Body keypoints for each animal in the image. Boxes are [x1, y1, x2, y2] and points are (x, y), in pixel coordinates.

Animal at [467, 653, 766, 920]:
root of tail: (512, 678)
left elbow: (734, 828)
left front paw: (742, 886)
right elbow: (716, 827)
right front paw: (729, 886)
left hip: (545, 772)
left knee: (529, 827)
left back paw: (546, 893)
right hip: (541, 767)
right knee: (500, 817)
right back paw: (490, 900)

* * *

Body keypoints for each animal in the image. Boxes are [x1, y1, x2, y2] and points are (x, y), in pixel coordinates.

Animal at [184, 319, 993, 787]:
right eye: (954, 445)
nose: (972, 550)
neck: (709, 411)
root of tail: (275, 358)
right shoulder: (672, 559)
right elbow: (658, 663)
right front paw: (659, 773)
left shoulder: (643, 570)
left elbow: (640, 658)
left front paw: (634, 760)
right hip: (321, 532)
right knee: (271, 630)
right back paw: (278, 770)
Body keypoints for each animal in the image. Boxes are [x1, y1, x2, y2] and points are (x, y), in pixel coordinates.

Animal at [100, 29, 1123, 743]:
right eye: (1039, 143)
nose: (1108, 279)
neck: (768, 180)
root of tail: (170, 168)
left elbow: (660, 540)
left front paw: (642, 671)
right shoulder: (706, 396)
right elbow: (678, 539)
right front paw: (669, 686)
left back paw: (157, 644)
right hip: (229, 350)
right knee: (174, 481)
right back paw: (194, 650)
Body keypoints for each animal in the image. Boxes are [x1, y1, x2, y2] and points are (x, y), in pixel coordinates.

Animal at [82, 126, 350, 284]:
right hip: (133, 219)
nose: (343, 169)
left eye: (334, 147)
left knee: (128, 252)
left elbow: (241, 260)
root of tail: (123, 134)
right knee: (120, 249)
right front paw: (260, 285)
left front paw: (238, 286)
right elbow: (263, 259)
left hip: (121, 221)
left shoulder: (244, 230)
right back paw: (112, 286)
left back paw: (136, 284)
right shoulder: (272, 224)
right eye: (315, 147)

Task goal = The lines above from the one containing "left front paw: (238, 286)" through the one containing "right eye: (315, 147)" are to be set down exactly, and no others.

Response to the exercise =
left front paw: (238, 286)
right elbow: (263, 259)
left hip: (121, 221)
left shoulder: (244, 230)
right back paw: (112, 286)
left back paw: (136, 284)
right shoulder: (272, 224)
right eye: (315, 147)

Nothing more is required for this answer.